◆ **SET PROBLEM A**
Can you copy the rows word for word, from the line containing "order: Sapindales" down through the end of the rows?

Determining Why a Symbol is Referenced

Question

DTS Engineer OP

Apple

Created May ’24

Replies 0

Boosts 0

Participants 1

Recently a bunch of folks have asked about why a specific symbol is being referenced by their app. This is my attempt to address that question.

If you have questions or comments, please start a new thread. Tag it with Linker so that I see it.

Share and Enjoy
—
Quinn “The Eskimo!” @ Developer Technical Support @ Apple
let myEmail = "eskimo" + "1" + "@" + "apple.com"

Determining Why a Symbol is Referenced

In some situations you might want to know why a symbol is referenced by your app. For example:

You might be working with a security auditing tool that flags uses of malloc.
You might be creating a privacy manifest and want to track down where your app is calling stat.

This post is my attempt at explaining a general process for tracking down the origin of these symbol references. This process works from ‘below’. That is, it works ‘up’ from you app’s binary rather than ‘down’ from your app’s source code. That’s important because:

It might be hard to track down all of your source code, especially if you’re using one or more package management systems.
If your app has a binary dependency on a static library, dynamic library, or framework, you might not have access to that library’s source code.

IMPORTANT This post assumes the terminology from An Apple Library Primer. Read that before continuing here.

The general outline of this process is:

Find all Mach-O images.
Find the Mach-O image that references the symbol.
Find the object files (.o) used to make that Mach-O.
Find the object file that references the symbol.
Find the code within that object file.

This post assumes that you’re using Xcode. If you’re using third-party tools that are based on Apple tools, and specifically Apple’s linker, you should be able to adapt this process to your tooling. If you’re using a third-party tool that has its own linker, you’ll need to ask for help via your tool’s support channel.

Find all Mach-O images

On Apple platforms an app consists of a number of Mach-O images. Every app has a main executable. The app may also embed dynamic libraries or frameworks. The app may also embed app extensions or system extensions, each of which have their own executable. And a Mac app might have embedded bundles, helper tools, XPC services, agents, daemons, and so on.

To find all the Mach-O images in your app, combine the find and file tools. For example:

% find "Apple Configurator.app" -print0 | xargs -0 file | grep Mach-O
Apple Configurator.app/Contents/MacOS/Apple Configurator:                                                                                                                                                                           Mach-O universal binary with 2 architectures: [x86_64:Mach-O 64-bit executable x86_64] [arm64]
…
Apple Configurator.app/Contents/MacOS/cfgutil:                                                                                                                                                                                      Mach-O universal binary with 2 architectures: [x86_64:Mach-O 64-bit executable x86_64] [arm64:Mach-O 64-bit executable arm64]
…

Apple Configurator.app/Contents/Extensions/ConfiguratorIntents.appex/Contents/MacOS/ConfiguratorIntents:                                                                                                                            Mach-O universal binary with 2 architectures: [x86_64:Mach-O 64-bit executable x86_64] [arm64:Mach-O 64-bit executable arm64]
…
Apple Configurator.app/Contents/Frameworks/ConfigurationUtilityKit.framework/Versions/A/ConfigurationUtilityKit:                                                                                                                    Mach-O universal binary with 2 architectures: [x86_64:Mach-O 64-bit dynamically linked shared library x86_64] [arm64]
…

This shows that Apple Configurator has a main executable (Apple Configurator), a helper tool (cfgutil), an app extension (ConfiguratorIntents), a framework (ConfigurationUtilityKit), and many more.

◆ **SET PROBLEM B**
In the post on tracing why a symbol is referenced, which two tools does it say to combine to find all the Mach-O images in an app?

[Records from a collection]

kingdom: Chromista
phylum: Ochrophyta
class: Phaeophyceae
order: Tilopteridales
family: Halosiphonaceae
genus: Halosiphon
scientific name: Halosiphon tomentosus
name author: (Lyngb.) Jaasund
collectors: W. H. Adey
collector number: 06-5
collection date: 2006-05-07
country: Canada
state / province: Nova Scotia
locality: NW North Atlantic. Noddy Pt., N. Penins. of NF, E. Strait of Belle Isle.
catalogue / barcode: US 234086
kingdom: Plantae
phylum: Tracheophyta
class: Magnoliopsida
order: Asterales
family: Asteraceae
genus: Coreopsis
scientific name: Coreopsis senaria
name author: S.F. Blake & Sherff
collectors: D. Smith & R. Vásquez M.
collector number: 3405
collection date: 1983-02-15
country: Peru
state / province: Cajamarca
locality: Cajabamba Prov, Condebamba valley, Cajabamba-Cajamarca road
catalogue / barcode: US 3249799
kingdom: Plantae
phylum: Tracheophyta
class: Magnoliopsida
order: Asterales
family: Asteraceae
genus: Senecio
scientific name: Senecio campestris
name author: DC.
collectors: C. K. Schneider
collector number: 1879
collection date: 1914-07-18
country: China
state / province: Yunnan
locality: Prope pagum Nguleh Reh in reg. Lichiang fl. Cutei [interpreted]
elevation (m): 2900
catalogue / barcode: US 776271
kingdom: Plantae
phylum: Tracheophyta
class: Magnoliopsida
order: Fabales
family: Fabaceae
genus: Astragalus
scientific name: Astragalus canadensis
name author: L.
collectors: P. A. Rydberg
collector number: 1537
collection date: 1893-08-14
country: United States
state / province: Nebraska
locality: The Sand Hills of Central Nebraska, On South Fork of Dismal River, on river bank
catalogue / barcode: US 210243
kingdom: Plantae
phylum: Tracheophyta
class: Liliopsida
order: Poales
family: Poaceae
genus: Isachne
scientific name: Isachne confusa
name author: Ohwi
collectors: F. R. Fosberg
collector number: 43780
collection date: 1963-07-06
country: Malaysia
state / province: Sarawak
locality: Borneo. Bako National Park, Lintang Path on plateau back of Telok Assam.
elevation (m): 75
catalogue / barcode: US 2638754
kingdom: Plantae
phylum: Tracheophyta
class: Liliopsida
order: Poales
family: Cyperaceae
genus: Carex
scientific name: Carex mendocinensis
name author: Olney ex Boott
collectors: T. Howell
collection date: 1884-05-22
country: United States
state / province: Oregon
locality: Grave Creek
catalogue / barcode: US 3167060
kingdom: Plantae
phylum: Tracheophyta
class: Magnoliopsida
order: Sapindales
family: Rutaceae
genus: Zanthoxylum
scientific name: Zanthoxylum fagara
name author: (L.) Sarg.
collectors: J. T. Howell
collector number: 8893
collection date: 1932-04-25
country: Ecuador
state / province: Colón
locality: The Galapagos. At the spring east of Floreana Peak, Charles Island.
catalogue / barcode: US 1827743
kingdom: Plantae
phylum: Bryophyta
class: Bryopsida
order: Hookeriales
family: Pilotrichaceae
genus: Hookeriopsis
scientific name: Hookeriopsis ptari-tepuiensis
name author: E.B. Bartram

◆ **FINAL ANSWER A**
order: Sapindales
family: Rutaceae
genus: Zanthoxylum
scientific name: Zanthoxylum fagara
name author: (L.) Sarg.
collectors: J. T. Howell
collector number: 8893
collection date: 1932-04-25
country: Ecuador
state / province: Colón
locality: The Galapagos. At the spring east of Floreana Peak, Charles Island.
catalogue / barcode: US 1827743
kingdom: Plantae
phylum: Bryophyta
class: Bryopsida
order: Hookeriales
family: Pilotrichaceae
genus: Hookeriopsis
scientific name: Hookeriopsis ptari-tepuiensis
name author: E.B. Bartram

◆ **FINAL ANSWER B**
The find and file tools.